The dollar managed to hold on rather well last week, considering that the only US data point of the last few weeks (the September CPI report) all but guaranteed cuts at the next two Federal Reserve meetings.
The Fed is universally expected to slash rates again on Wednesday, notwithstanding the government shutdown, as there is nothing in the delayed data that could have conceivably derailed an October cut. We expect Chair Powell to firmly hint at another rate reduction in December, in line with the FOMC’s latest dot plot. There is considerable uncertainty about its future course, however. US inflation remains significantly above target, and there is little to go on about the state of the economy given the federal shutdown.
The ECB October meeting follows a day later, but rates are expected to remain unchanged for the foreseeable future. All eyes will instead be on Thursday’s meeting between Trump and Chinese President Xi, with markets positioning for some good news following reports that a framework for a trade deal had been reached over the weekend. Whether this results in the signing of a deal or another tariff delay remains to be seen, but investors will just be pleased that the threat of exorbitantly high levies has been seemingly averted.
GBP
The September inflation report out of the UK provided welcome news for the Bank of England. Inflation undershot expectations and was unchanged from the previous month at 3.8%, while the core subindex actually receded slightly to 3.5%. This has revived the possibility of an MPC cut in December, with swap markets now seeing around a two-in-three chance of another rate reduction before the year is out.
We are not convinced, however. It still holds true that UK inflation remains much closer to 4% than 3%, and still almost double the Bank of England’s 2% target, with no concrete evidence as of yet that price pressures have indeed peaked. In the absence of a marked deterioration in activity data, we think that the MPC will probably err on the side of caution and stay put for now, which should be marginally positive for the pound. The real wildcard here is, of course, the Autumn Budget, as a tax-heavy, anti-growth fiscal policy could elicit a more dovish retort on the monetary policy side.
EUR
An unexpected pickup in the Eurozone PMIs of business activity provides important validation for our view that the ECB's rate-cutting cycle has come to an end. We expect this week's meeting to be a non-event, with President Lagarde set to signal little appetite for further easing. The improvement in the PMIs was particularly notable in the German services sector, perhaps an early sign that the fiscal stimulus package is starting to be felt. Activity in France, on the other hand, continues to contract, partly in response to the acute uncertainty created by the recent political malaise.

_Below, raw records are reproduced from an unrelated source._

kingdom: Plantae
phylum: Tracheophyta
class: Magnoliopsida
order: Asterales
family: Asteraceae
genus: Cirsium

Both the PMIs and the ECB's hawkish stance should, we believe, provide some modest support for the euro into year end. News of a US-China trade deal should, at the margin, also be positive for the common currency, given the bloc’s relatively high exposure to the Chinese economy.
USD
Despite the ongoing federal government shutdown, which looks highly likely to oust the 2018/19 closure as the longest on record, we finally received some first tier economic data out of the US last week. The delayed September inflation report came in slightly lower than expected, with the headline number falling to 3% for the first time since January. This remains significantly above target, however, and has been for the past four years, with the Federal Reserve itself expecting inflation above 2% until 2028.
None of this seems likely to stop the Fed from lowering rates again on Wednesday, or at its subsequent meeting in December. Yet, the outlook for rates next year is shrouded in uncertainty, particularly given the near complete absence of reliable economic data amid the government shutdown. We still think that the path of least resistance for the dollar is lower in the medium-term, and a more accommodative Fed in 2026 would merely support this view.